Collection entries:
# # # # # # #

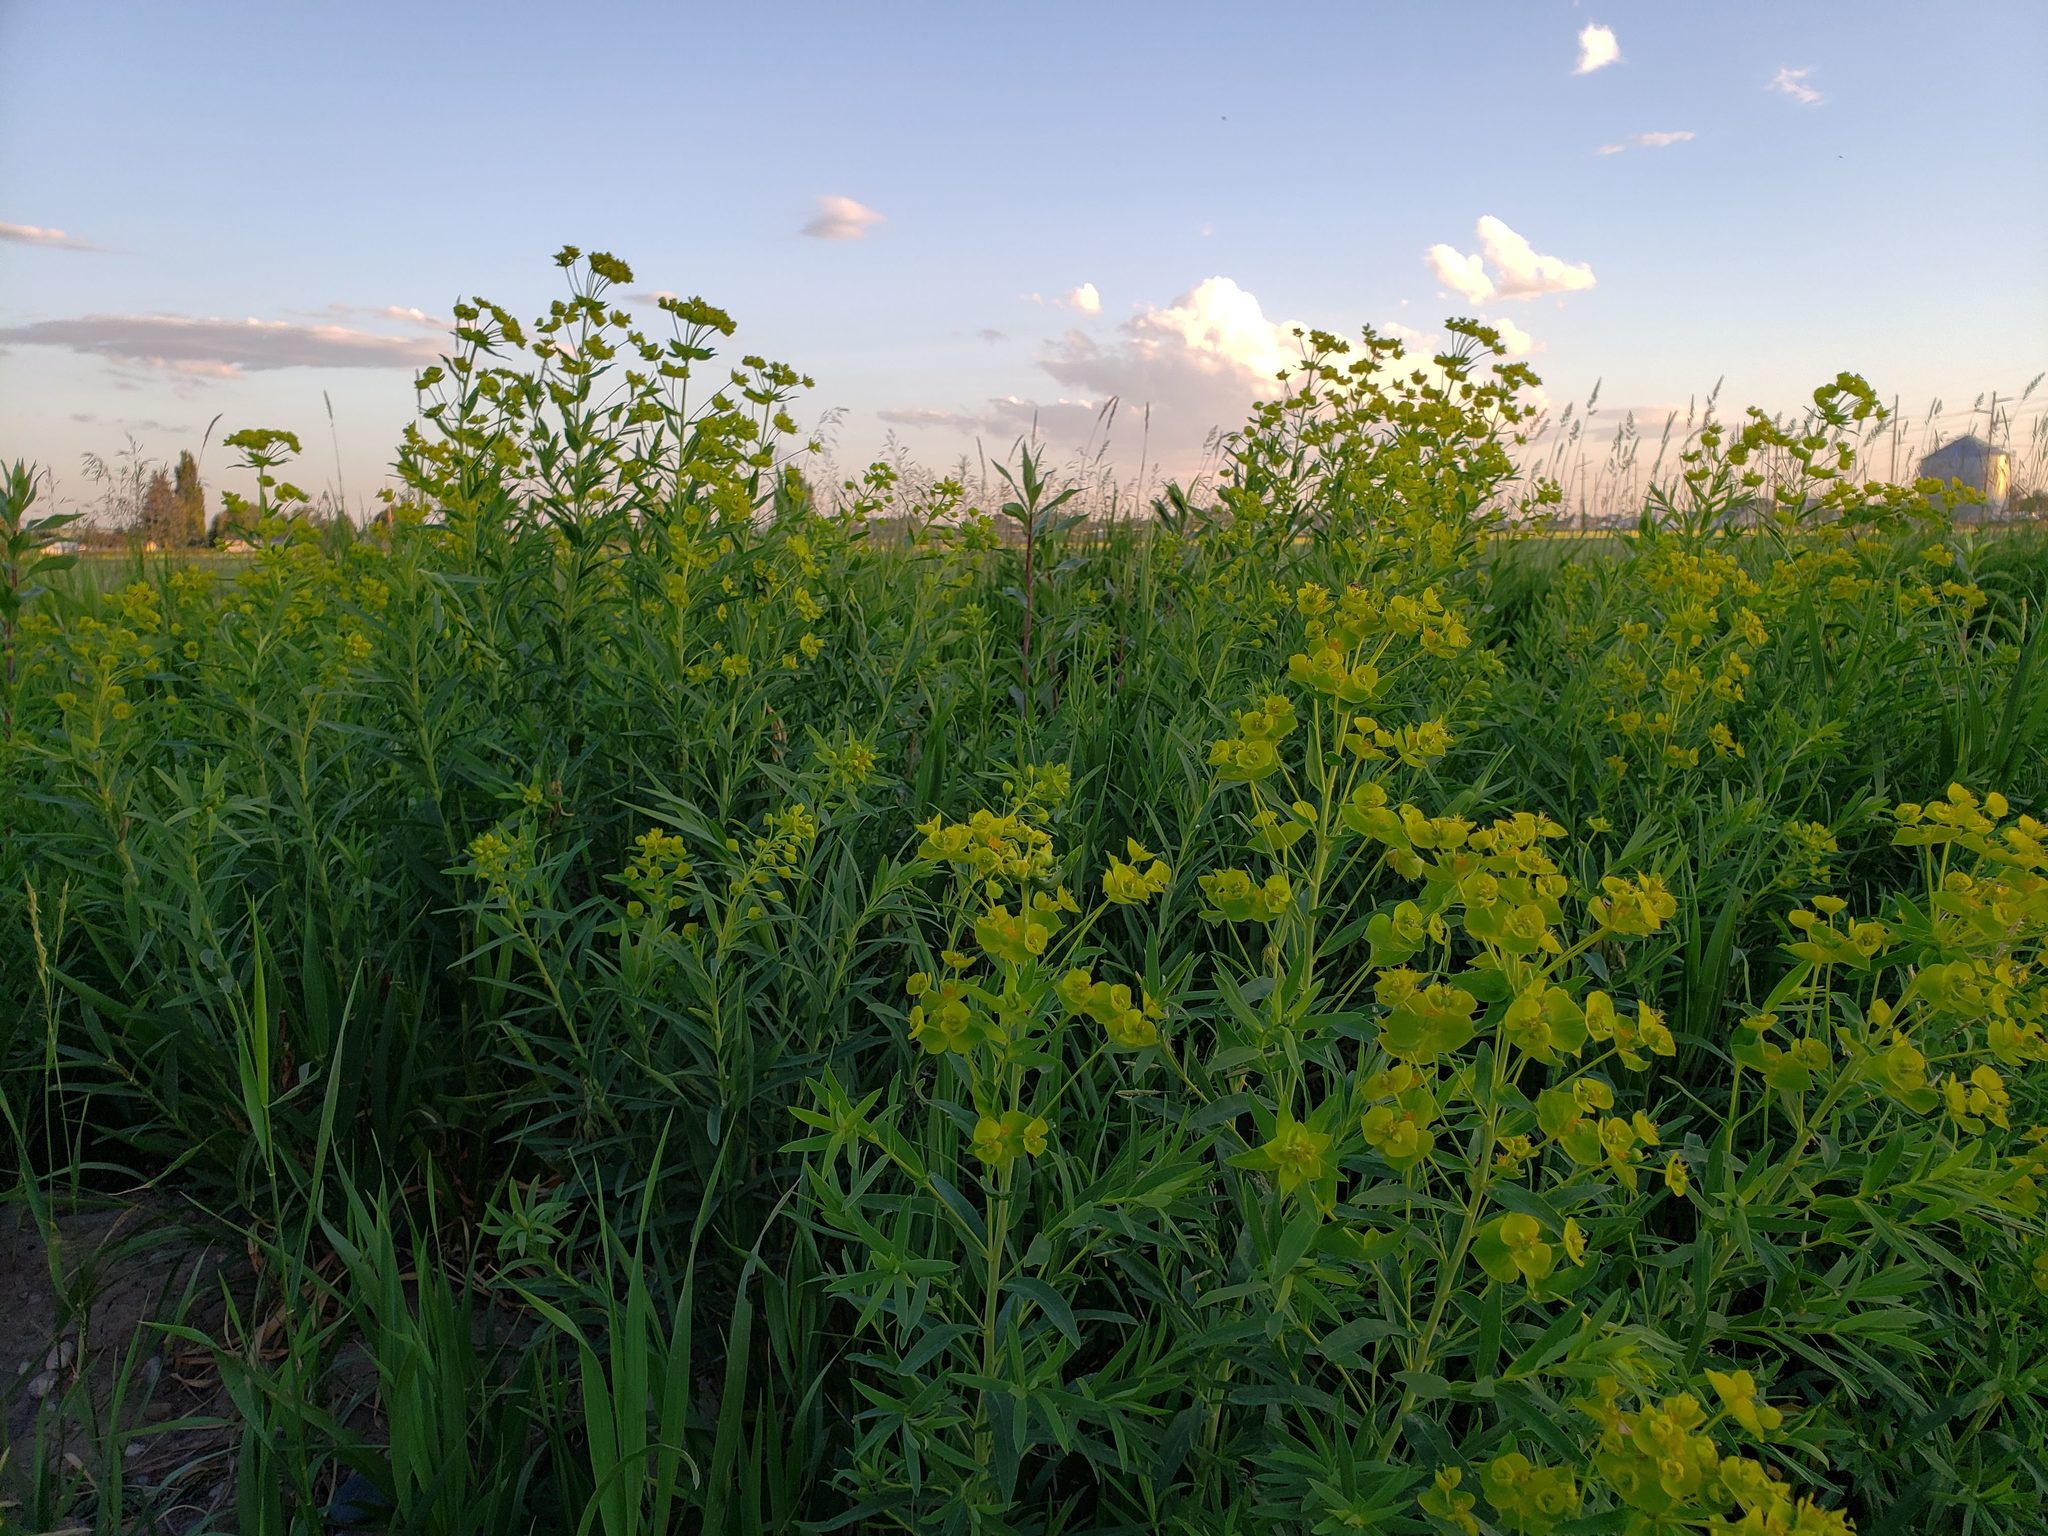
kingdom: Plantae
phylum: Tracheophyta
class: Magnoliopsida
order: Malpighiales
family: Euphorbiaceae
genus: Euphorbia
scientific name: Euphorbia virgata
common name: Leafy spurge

# # # # # # #

**STATED PROBLEM**
Repeat the entire listing above line for line without changing anything, and leave the picture out of your answer.

**ANSWER TO THE EXERCISE**
kingdom: Plantae
phylum: Tracheophyta
class: Magnoliopsida
order: Malpighiales
family: Euphorbiaceae
genus: Euphorbia
scientific name: Euphorbia virgata
common name: Leafy spurge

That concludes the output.